Text segment:
Beyond the new terminal, the airport plans to reconfigure existing concourses by consolidating concessions in higher-traffic areas and shifting dining closer to gates, where passengers spend the most time. Retail will move closer to checkpoints and main circulation paths to capture impulse purchases.
Contracts and competition
The structure of the program will remain consolidated. The airport’s 66 units are currently grouped into 11 contracts, and future solicitations are expected to bundle multiple locations into single awards.
That model favors larger operators capable of managing multiple units across different terminals.
“Our selection process is not the typical leasing process,” Noyes said. “It will be a public procurement process.”
Operators will compete through a formal request-for-proposals process, with awards approved by the Hillsborough County Aviation Authority board.
Running a concession inside the airport also carries different economics than a street location. Operators must staff from the first flight of the day through the last and navigate security, logistics and centralized delivery systems, along with rent structures tied to minimum guarantees and percentage-of-sales agreements.
Small business participation in flux
The rebid comes as federal changes reshape how small and disadvantaged businesses participate in airport concessions.
“The program is in flux because of comprehensive changes to the certification process,” said Lalita McMillan, assistant general counsel overseeing business opportunity programs.
New participation goals have been paused nationwide while firms undergo recertification. Tampa International will begin its own review May 1, with a 60-day evaluation period.
Airport officials said they intend to maintain small business participation once federal requirements stabilize.
“Our goal is to continue to include opportunities for small businesses,” McMillan said.
The airport is finalizing merchandising plans and financial models ahead of the release of its leasing strategy.
The first request for proposals is expected by year-end, marking the start of a multiyear reset of one of the airport’s largest revenue streams.

Required work: Translate this sentence from the airport concessions text into Spanish: "That model favors larger operators capable of managing multiple units across different terminals."

Extracted data:

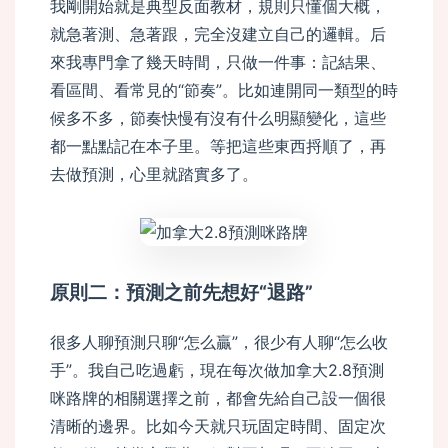
我剛開始就是典型反面教材，規則只懂個大概，
就急著測、急著跟，完全沒建立自己的邏輯。后
來我專門拿了幾天時間，只做一件事：記結果、
看區間、看常見的“節奏”。比如連開同一類型的時
候多不多，節奏快慢有沒有什么明顯變化，這些
都一點點記在本子里。等把這些東西捋順了，再
去做預測，心里就踏實多了。
原則二：預測之前先想好“退路”
很多人聊預測只聊“怎么贏”，很少有人聊“怎么收
手”。我自己吃過虧，現在每次做加拿大2.8預測
咪路牌的相關選擇之前，都會先給自己設一個很
清晰的邊界。比如今天就只玩固定時間、固定次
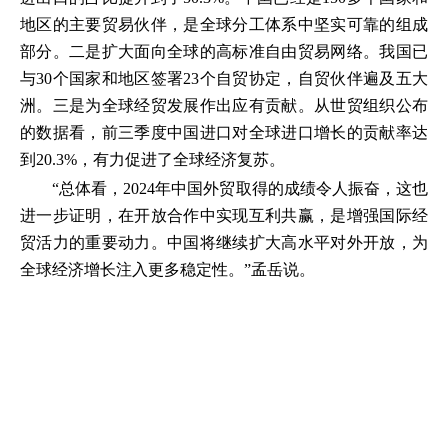
地区的主要贸易伙伴，是全球分工体系中坚实可靠的组成
部分。二是扩大面向全球的高标准自由贸易网络。我国已
与30个国家和地区签署23个自贸协定，自贸伙伴遍及五大
洲。三是为全球经贸发展作出应有贡献。从世贸组织公布
的数据看，前三季度中国进口对全球进口增长的贡献率达
到20.3%，有力促进了全球经济复苏。
“总体看，2024年中国外贸取得的成绩令人振奋，这也
进一步证明，在开放合作中实现互利共赢，是增强国际经
贸活力的重要动力。中国将继续扩大高水平对外开放，为
全球经济增长注入更多稳定性。”孟岳说。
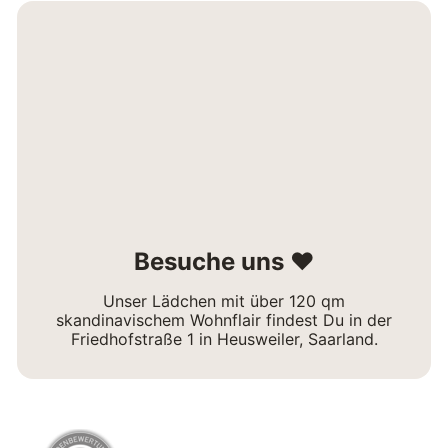
Besuche uns ❤
Unser Lädchen mit über 120 qm
skandinavischem Wohnflair findest Du in der
Friedhofstraße 1 in Heusweiler, Saarland.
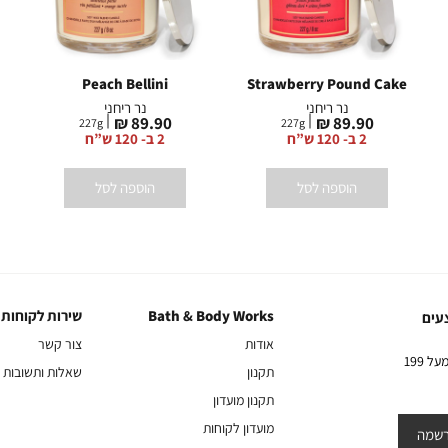
Peach Bellini
Strawberry Pound Cake
נר ריחני
נר ריחני
מחיר
מחיר
89.90 ₪
89.90 ₪
227
g
227
g
מוצר
מוצר
2 ב- 120 ש”ח
2 ב- 120 ש”ח
הוספה לסל
הוספה לסל
Bath & Body Works
שירות לקוחות
Bath
שירות
עים
&
לקוחות
אודות
צור קשר
Body
10% הנחה על הקניה הראשונה באתר בהרשמה לניוזלטר שלנו בקניה מעל 199
תקנון
שאלות ותשובות
Works
תקנון מועדון
מועדון לקוחות
שמה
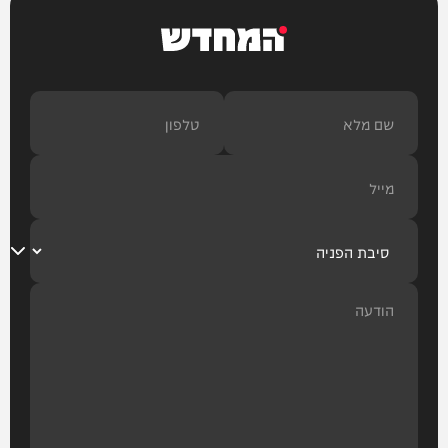
המחדש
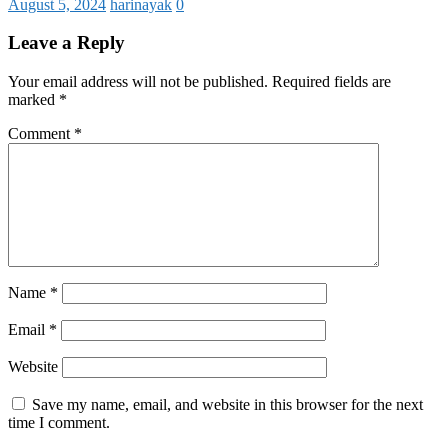
August 5, 2024
harinayak
0
Leave a Reply
Your email address will not be published.
Required fields are
marked
*
Comment
*
Name
*
Email
*
Website
Save my name, email, and website in this browser for the next
time I comment.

Solution to the problem: Ese modelo favorece a los operadores más grandes capaces de gestionar múltiples unidades en distintas terminales.